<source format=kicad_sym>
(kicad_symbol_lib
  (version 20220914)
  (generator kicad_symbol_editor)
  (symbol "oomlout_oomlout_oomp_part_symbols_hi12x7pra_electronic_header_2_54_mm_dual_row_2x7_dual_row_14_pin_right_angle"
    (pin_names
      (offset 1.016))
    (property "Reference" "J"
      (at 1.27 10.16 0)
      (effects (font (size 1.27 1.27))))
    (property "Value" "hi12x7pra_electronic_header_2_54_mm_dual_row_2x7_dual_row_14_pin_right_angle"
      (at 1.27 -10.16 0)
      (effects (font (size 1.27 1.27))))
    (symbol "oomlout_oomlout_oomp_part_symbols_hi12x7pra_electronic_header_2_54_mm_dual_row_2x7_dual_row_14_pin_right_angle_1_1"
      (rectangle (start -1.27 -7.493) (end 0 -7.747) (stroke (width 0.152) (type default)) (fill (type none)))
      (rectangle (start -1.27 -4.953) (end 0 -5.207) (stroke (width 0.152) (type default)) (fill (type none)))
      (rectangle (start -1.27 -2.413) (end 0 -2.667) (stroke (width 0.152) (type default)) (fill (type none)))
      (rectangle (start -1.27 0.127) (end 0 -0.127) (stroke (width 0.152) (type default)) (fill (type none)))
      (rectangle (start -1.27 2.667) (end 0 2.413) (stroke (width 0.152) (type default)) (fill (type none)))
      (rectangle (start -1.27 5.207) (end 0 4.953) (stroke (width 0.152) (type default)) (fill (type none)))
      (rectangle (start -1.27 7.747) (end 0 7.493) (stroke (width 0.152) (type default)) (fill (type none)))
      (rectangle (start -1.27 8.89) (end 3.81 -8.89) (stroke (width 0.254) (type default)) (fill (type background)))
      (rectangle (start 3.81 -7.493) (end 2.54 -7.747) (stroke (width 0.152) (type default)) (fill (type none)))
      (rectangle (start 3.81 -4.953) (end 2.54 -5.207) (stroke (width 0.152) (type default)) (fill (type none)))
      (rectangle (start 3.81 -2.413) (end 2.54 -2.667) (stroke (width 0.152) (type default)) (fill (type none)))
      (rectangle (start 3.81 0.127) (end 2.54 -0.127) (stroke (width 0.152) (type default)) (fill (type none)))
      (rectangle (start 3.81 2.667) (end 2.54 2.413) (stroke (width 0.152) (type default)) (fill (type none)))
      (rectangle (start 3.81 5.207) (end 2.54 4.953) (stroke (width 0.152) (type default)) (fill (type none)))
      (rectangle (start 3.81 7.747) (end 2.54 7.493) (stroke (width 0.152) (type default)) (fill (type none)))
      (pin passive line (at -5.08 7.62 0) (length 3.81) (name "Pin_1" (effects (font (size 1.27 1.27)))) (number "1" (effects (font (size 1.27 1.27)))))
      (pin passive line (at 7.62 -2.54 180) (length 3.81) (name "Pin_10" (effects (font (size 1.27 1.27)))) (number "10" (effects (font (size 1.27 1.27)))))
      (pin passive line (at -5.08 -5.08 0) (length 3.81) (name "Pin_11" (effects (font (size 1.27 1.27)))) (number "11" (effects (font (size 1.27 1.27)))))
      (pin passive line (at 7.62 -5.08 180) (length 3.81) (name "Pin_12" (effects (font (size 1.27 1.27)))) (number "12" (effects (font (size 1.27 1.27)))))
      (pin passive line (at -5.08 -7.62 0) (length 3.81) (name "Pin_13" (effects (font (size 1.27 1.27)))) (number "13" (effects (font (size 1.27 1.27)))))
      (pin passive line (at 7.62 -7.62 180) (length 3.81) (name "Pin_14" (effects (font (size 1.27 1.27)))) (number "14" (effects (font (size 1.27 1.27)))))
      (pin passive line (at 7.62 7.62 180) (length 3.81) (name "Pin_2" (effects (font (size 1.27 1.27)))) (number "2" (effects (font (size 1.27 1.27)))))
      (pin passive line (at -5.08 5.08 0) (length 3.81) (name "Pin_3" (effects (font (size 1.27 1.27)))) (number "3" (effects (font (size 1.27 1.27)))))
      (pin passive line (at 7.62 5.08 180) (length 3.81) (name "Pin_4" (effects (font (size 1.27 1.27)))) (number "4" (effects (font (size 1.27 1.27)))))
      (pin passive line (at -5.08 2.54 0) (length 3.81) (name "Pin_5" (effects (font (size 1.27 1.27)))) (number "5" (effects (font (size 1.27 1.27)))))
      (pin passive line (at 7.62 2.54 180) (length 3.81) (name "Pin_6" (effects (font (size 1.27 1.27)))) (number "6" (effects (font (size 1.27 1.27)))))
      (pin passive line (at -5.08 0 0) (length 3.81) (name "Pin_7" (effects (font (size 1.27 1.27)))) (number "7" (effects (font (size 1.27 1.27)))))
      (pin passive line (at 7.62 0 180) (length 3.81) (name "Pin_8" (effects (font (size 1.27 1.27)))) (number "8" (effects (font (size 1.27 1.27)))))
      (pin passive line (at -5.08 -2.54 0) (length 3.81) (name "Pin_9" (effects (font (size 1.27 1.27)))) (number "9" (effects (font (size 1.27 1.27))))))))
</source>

## Exercise requirements:
Copy the data above in full, character for character.

## Solution for this exercise:
<source format=kicad_sym>
(kicad_symbol_lib
  (version 20220914)
  (generator kicad_symbol_editor)
  (symbol "oomlout_oomlout_oomp_part_symbols_hi12x7pra_electronic_header_2_54_mm_dual_row_2x7_dual_row_14_pin_right_angle"
    (pin_names
      (offset 1.016))
    (property "Reference" "J"
      (at 1.27 10.16 0)
      (effects (font (size 1.27 1.27))))
    (property "Value" "hi12x7pra_electronic_header_2_54_mm_dual_row_2x7_dual_row_14_pin_right_angle"
      (at 1.27 -10.16 0)
      (effects (font (size 1.27 1.27))))
    (symbol "oomlout_oomlout_oomp_part_symbols_hi12x7pra_electronic_header_2_54_mm_dual_row_2x7_dual_row_14_pin_right_angle_1_1"
      (rectangle (start -1.27 -7.493) (end 0 -7.747) (stroke (width 0.152) (type default)) (fill (type none)))
      (rectangle (start -1.27 -4.953) (end 0 -5.207) (stroke (width 0.152) (type default)) (fill (type none)))
      (rectangle (start -1.27 -2.413) (end 0 -2.667) (stroke (width 0.152) (type default)) (fill (type none)))
      (rectangle (start -1.27 0.127) (end 0 -0.127) (stroke (width 0.152) (type default)) (fill (type none)))
      (rectangle (start -1.27 2.667) (end 0 2.413) (stroke (width 0.152) (type default)) (fill (type none)))
      (rectangle (start -1.27 5.207) (end 0 4.953) (stroke (width 0.152) (type default)) (fill (type none)))
      (rectangle (start -1.27 7.747) (end 0 7.493) (stroke (width 0.152) (type default)) (fill (type none)))
      (rectangle (start -1.27 8.89) (end 3.81 -8.89) (stroke (width 0.254) (type default)) (fill (type background)))
      (rectangle (start 3.81 -7.493) (end 2.54 -7.747) (stroke (width 0.152) (type default)) (fill (type none)))
      (rectangle (start 3.81 -4.953) (end 2.54 -5.207) (stroke (width 0.152) (type default)) (fill (type none)))
      (rectangle (start 3.81 -2.413) (end 2.54 -2.667) (stroke (width 0.152) (type default)) (fill (type none)))
      (rectangle (start 3.81 0.127) (end 2.54 -0.127) (stroke (width 0.152) (type default)) (fill (type none)))
      (rectangle (start 3.81 2.667) (end 2.54 2.413) (stroke (width 0.152) (type default)) (fill (type none)))
      (rectangle (start 3.81 5.207) (end 2.54 4.953) (stroke (width 0.152) (type default)) (fill (type none)))
      (rectangle (start 3.81 7.747) (end 2.54 7.493) (stroke (width 0.152) (type default)) (fill (type none)))
      (pin passive line (at -5.08 7.62 0) (length 3.81) (name "Pin_1" (effects (font (size 1.27 1.27)))) (number "1" (effects (font (size 1.27 1.27)))))
      (pin passive line (at 7.62 -2.54 180) (length 3.81) (name "Pin_10" (effects (font (size 1.27 1.27)))) (number "10" (effects (font (size 1.27 1.27)))))
      (pin passive line (at -5.08 -5.08 0) (length 3.81) (name "Pin_11" (effects (font (size 1.27 1.27)))) (number "11" (effects (font (size 1.27 1.27)))))
      (pin passive line (at 7.62 -5.08 180) (length 3.81) (name "Pin_12" (effects (font (size 1.27 1.27)))) (number "12" (effects (font (size 1.27 1.27)))))
      (pin passive line (at -5.08 -7.62 0) (length 3.81) (name "Pin_13" (effects (font (size 1.27 1.27)))) (number "13" (effects (font (size 1.27 1.27)))))
      (pin passive line (at 7.62 -7.62 180) (length 3.81) (name "Pin_14" (effects (font (size 1.27 1.27)))) (number "14" (effects (font (size 1.27 1.27)))))
      (pin passive line (at 7.62 7.62 180) (length 3.81) (name "Pin_2" (effects (font (size 1.27 1.27)))) (number "2" (effects (font (size 1.27 1.27)))))
      (pin passive line (at -5.08 5.08 0) (length 3.81) (name "Pin_3" (effects (font (size 1.27 1.27)))) (number "3" (effects (font (size 1.27 1.27)))))
      (pin passive line (at 7.62 5.08 180) (length 3.81) (name "Pin_4" (effects (font (size 1.27 1.27)))) (number "4" (effects (font (size 1.27 1.27)))))
      (pin passive line (at -5.08 2.54 0) (length 3.81) (name "Pin_5" (effects (font (size 1.27 1.27)))) (number "5" (effects (font (size 1.27 1.27)))))
      (pin passive line (at 7.62 2.54 180) (length 3.81) (name "Pin_6" (effects (font (size 1.27 1.27)))) (number "6" (effects (font (size 1.27 1.27)))))
      (pin passive line (at -5.08 0 0) (length 3.81) (name "Pin_7" (effects (font (size 1.27 1.27)))) (number "7" (effects (font (size 1.27 1.27)))))
      (pin passive line (at 7.62 0 180) (length 3.81) (name "Pin_8" (effects (font (size 1.27 1.27)))) (number "8" (effects (font (size 1.27 1.27)))))
      (pin passive line (at -5.08 -2.54 0) (length 3.81) (name "Pin_9" (effects (font (size 1.27 1.27)))) (number "9" (effects (font (size 1.27 1.27))))))))
</source>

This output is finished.